En Agriculture, le député lorrain aimerait bien que le Parlement rediscute de la possibilité d’imposer un bonus-malus pour l’utilisation de certains produits phytosaniatires dont les engrais azotés qui participent activement aux émissions de gaz à effet de serre. Le Giec a d’ailleurs pointé du doigt dans son dernier rapport les protoxydes d’azote comme faisant partie des plus gros contributeurs au réchauffement climatique après le CO2 et le méthane.
Des arguments en faveur de la saisine
Le 6e rapport du Giec (Groupement d’experts intergouvernemental sur le climat) publié début août vient d’ailleurs à point nommé, et renforce la légitimité du recours déposé par les députés devant le Conseil Constitutionnel. En effet, le Giec tire la sonnette d’alarme avec un réchauffement climatique plus rapide que prévu. Le seuil de 1,5 ° supplémentaire sera atteint dès 2030 au lieu de 2040. Les experts appellent de leur vœux les décideurs à prendre des mesures radicales et rapides.
Un autre évènement important vient appuyer la saisine de parlementaires, la condamnation du gouvernement le 4 août dernier par le Conseil d’Etat à une amende de 10 millions d’euros pour son inaction en matière de pollution de l’air, jugeant que les mesures prises n’ont pas été suffisantes pour avoir un effet positif. Un rapport d’expert et une décision de justice que le Conseil Constitutionnel devrait prendre en compte pour rendre sa décision. Elle est attendue ce vendredi vers 18h.

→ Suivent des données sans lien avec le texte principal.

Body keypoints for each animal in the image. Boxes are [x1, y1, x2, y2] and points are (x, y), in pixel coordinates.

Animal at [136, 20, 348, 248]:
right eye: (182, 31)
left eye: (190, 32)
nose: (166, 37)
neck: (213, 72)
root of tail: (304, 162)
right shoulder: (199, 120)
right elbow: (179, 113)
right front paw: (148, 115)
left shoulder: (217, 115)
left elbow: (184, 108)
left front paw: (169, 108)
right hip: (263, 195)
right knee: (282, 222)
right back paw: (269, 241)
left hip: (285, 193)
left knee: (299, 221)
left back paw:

Face à un gouvernement qui pour lui "ne met pas les moyens dans la transition écologique par rapport à l’ampleur de la crise climatique", Dominique Potier aime à rappeler qu’"avant le coût de l’action, il qu’il y a surtout un coût de l’inaction : la famine et le décès d’êtres humains, la destruction de nos forêts, de nos récoltes, de notre environnement".